**WHAT YOU WILL DO**. Transcribe every line of text in the items below, keeping each one unchanged. Leave the pictures out of your answer.

(Collected data)
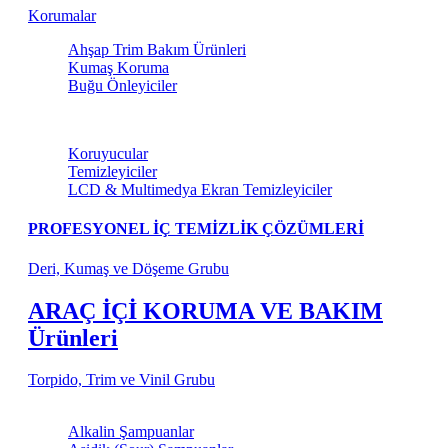
Korumalar
Ahşap Trim Bakım Ürünleri
Kumaş Koruma
Buğu Önleyiciler
Torpido ve Vinil Bakım
Koruyucular
Temizleyiciler
LCD & Multimedya Ekran Temizleyiciler
PROFESYONEL İÇ TEMİZLİK ÇÖZÜMLERİ
Deri, Kumaş ve Döşeme Grubu
ARAÇ İÇİ KORUMA VE BAKIM
Ürünleri
Torpido, Trim ve Vinil Grubu
Şampuanlar
Alkalin Şampuanlar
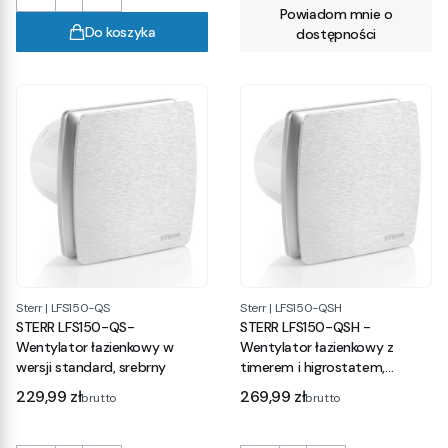
Powiadom mnie o
Do koszyka
dostępności
Sterr
|
LFS150-QS
Sterr
|
LFS150-QSH
STERR LFS150-QS-
STERR LFS150-QSH -
Wentylator łazienkowy w
Wentylator łazienkowy z
wersji standard, srebrny
timerem i higrostatem,
srebrny
Cena
Cena
229,99 zł
269,99 zł
brutto
brutto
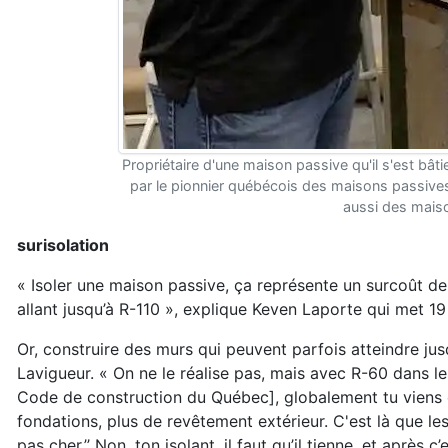
Propriétaire d'une maison passive qu'il s'est bât
par le pionnier québécois des maisons passives 
aussi des mais
surisolation
« Isoler une maison passive, ça représente un surcoût de 
allant jusqu’à R-110 », explique Keven Laporte qui met 1
Or, construire des murs qui peuvent parfois atteindre ju
Lavigueur. « On ne le réalise pas, mais avec R-60 dans l
Code de construction du Québec], globalement tu viens de 
fondations, plus de revêtement extérieur. C'est là que les 
pas cher.’’ Non, ton isolant, il faut qu’il tienne, et aprè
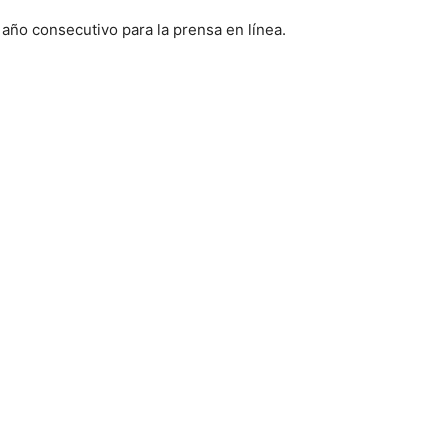
ño consecutivo para la prensa en línea.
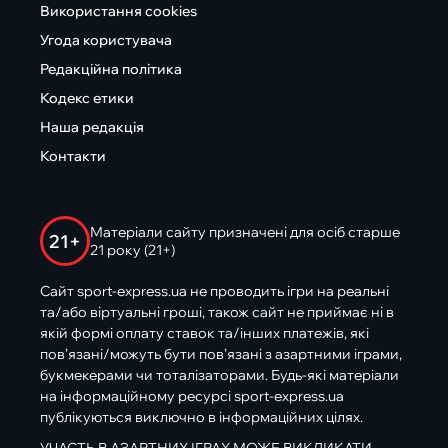
Використання cookies
Угода користувача
Редакційна політика
Кодекс етики
Наша редакція
Контакти
Матеріали сайту призначені для осіб старше
21+
21 року (21+)
Сайт sport-express.ua не проводить ігри на реальні
та/або віртуальні гроші, також сайт не приймає ні в
якій формі оплату ставок та/інших платежів, які
пов’язані/можуть бути пов’язані з азартними іграми,
букмекерами чи тоталізаторами. Будь-які матеріали
на інформаційному ресурсі sport-express.ua
публікуються виключно в інформаційних цілях.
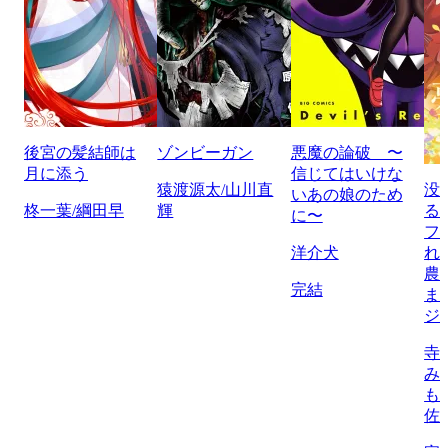
後宮の髪結師は
ゾンビーガン
悪魔の論破 〜
月に添う
信じてはいけな
猿渡源太/山川直
没
いあの娘のため
柊一葉/綱田早
輝
る
に〜
フ
洋介犬
れ
農
完結
ま
ジ
寺
み
も
佐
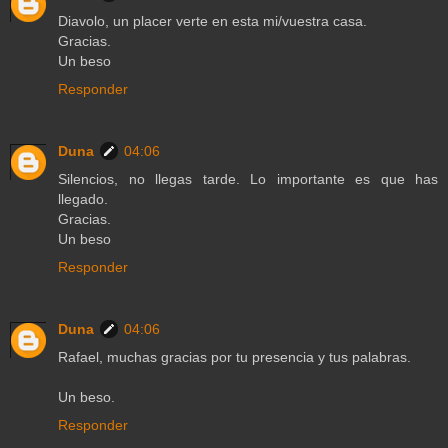
Diavolo, un placer verte en esta mi/vuestra casa.
Gracias.
Un beso
Responder
Duna
04:06
Silencios, no llegas tarde. Lo importante es que has
llegado.
Gracias.
Un beso
Responder
Duna
04:06
Rafael, muchas gracias por tu presencia y tus palabras.
Un beso.
Responder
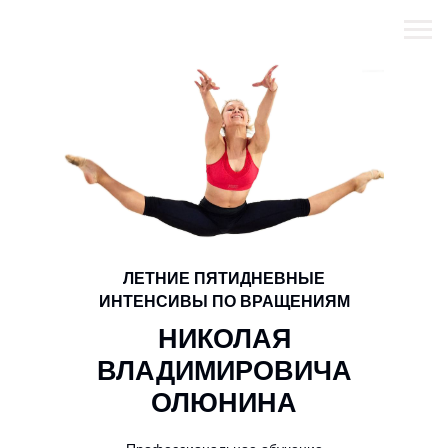
ЛЕТНИЕ ПЯТИДНЕВНЫЕ
ИНТЕНСИВЫ ПО ВРАЩЕНИЯМ
НИКОЛАЯ
ВЛАДИМИРОВИЧА
ОЛЮНИНА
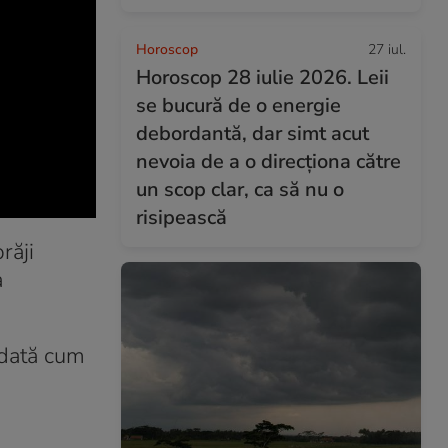
Horoscop
27 iul.
Horoscop 28 iulie 2026. Leii
se bucură de o energie
debordantă, dar simt acut
nevoia de a o direcționa către
un scop clar, ca să nu o
risipească
răji
a
eodată cum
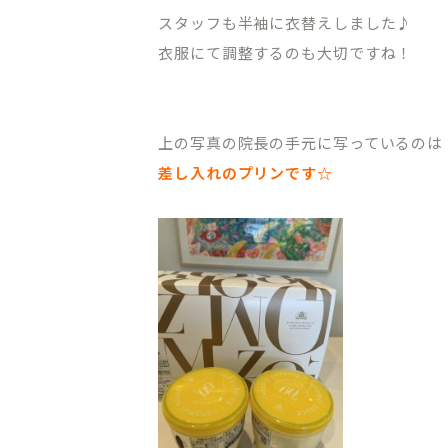
スタッフも半袖に衣替えしました♪
衣服にて調整するのも大切ですね！
上の写真の院長の手元に写っているのは
差し入れのプリンです☆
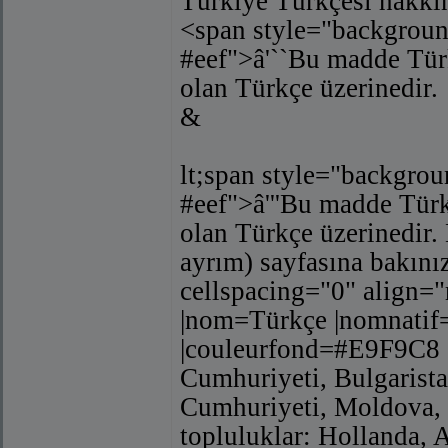
Türkiye Türkçesi hakkın
<span style="background
#eef">â'``Bu madde Tü
olan Türkçe üzerinedir.
&
lt;span style="backgrou
#eef">â'''Bu madde Tür
olan Türkçe üzerinedir.
ayrım) sayfasına bakınız
cellspacing="0" align="
|nom=Türkçe |nomnatif=
|couleurfond=#E9F9C8 |
Cumhuriyeti, Bulgarist
Cumhuriyeti, Moldova, 
topluluklar: Hollanda,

**EXERCISE SOLUTION**.
Korumalar
Ahşap Trim Bakım Ürünleri
Kumaş Koruma
Buğu Önleyiciler
Torpido ve Vinil Bakım
Koruyucular
Temizleyiciler
LCD & Multimedya Ekran Temizleyiciler
PROFESYONEL İÇ TEMİZLİK ÇÖZÜMLERİ
Deri, Kumaş ve Döşeme Grubu
ARAÇ İÇİ KORUMA VE BAKIM
Ürünleri
Torpido, Trim ve Vinil Grubu
Şampuanlar
Alkalin Şampuanlar
Powiadom mnie o
Do koszyka
dostępności
Sterr
|
LFS150-QS
Sterr
|
LFS150-QSH
STERR LFS150-QS-
STERR LFS150-QSH -
Wentylator łazienkowy w
Wentylator łazienkowy z
wersji standard, srebrny
timerem i higrostatem,
srebrny
Cena
Cena
229,99 zł
269,99 zł
brutto
brutto
Propriétaire d'une maison passive qu'il s'est bât
par le pionnier québécois des maisons passives 
aussi des mais
surisolation
« Isoler une maison passive, ça représente un surcoût de 
allant jusqu’à R-110 », explique Keven Laporte qui met 1
Or, construire des murs qui peuvent parfois atteindre ju
Lavigueur. « On ne le réalise pas, mais avec R-60 dans l
Code de construction du Québec], globalement tu viens de 
fondations, plus de revêtement extérieur. C'est là que les 
pas cher.’’ Non, ton isolant, il faut qu’il tienne, et aprè
ño consecutivo para la prensa en línea.
Використання cookies
Угода користувача
Редакційна політика
Кодекс етики
Наша редакція
Контакти
Матеріали сайту призначені для осіб старше
21+
21 року (21+)
Сайт sport-express.ua не проводить ігри на реальні
та/або віртуальні гроші, також сайт не приймає ні в
якій формі оплату ставок та/інших платежів, які
пов’язані/можуть бути пов’язані з азартними іграми,
букмекерами чи тоталізаторами. Будь-які матеріали
на інформаційному ресурсі sport-express.ua
публікуються виключно в інформаційних цілях.
後宮の髪結師は
ゾンビーガン
悪魔の論破 〜
月に添う
信じてはいけな
猿渡源太/山川直
没
いあの娘のため
柊一葉/綱田早
輝
る
に〜
フ
洋介犬
れ
農
完結
ま
ジ
寺
み
も
佐
Diavolo, un placer verte en esta mi/vuestra casa.
Gracias.
Un beso
Responder
Duna
04:06
Silencios, no llegas tarde. Lo importante es que has
llegado.
Gracias.
Un beso
Responder
Duna
04:06
Rafael, muchas gracias por tu presencia y tus palabras.
Un beso.
Responder
ЛЕТНИЕ ПЯТИДНЕВНЫЕ
ИНТЕНСИВЫ ПО ВРАЩЕНИЯМ
НИКОЛАЯ
ВЛАДИМИРОВИЧА
ОЛЮНИНА
Horoscop
27 iul.
Horoscop 28 iulie 2026. Leii
se bucură de o energie
debordantă, dar simt acut
nevoia de a o direcționa către
un scop clar, ca să nu o
risipească
răji
a
eodată cum
スタッフも半袖に衣替えしました♪
衣服にて調整するのも大切ですね！
上の写真の院長の手元に写っているのは
差し入れのプリンです☆
Türkiye Türkçesi hakkın
<span style="background
#eef">â'``Bu madde Tü
olan Türkçe üzerinedir.
&
lt;span style="backgrou
#eef">â'''Bu madde Tür
olan Türkçe üzerinedir.
ayrım) sayfasına bakınız
cellspacing="0" align="
|nom=Türkçe |nomnatif=
|couleurfond=#E9F9C8 |
Cumhuriyeti, Bulgarist
Cumhuriyeti, Moldova, 
topluluklar: Hollanda,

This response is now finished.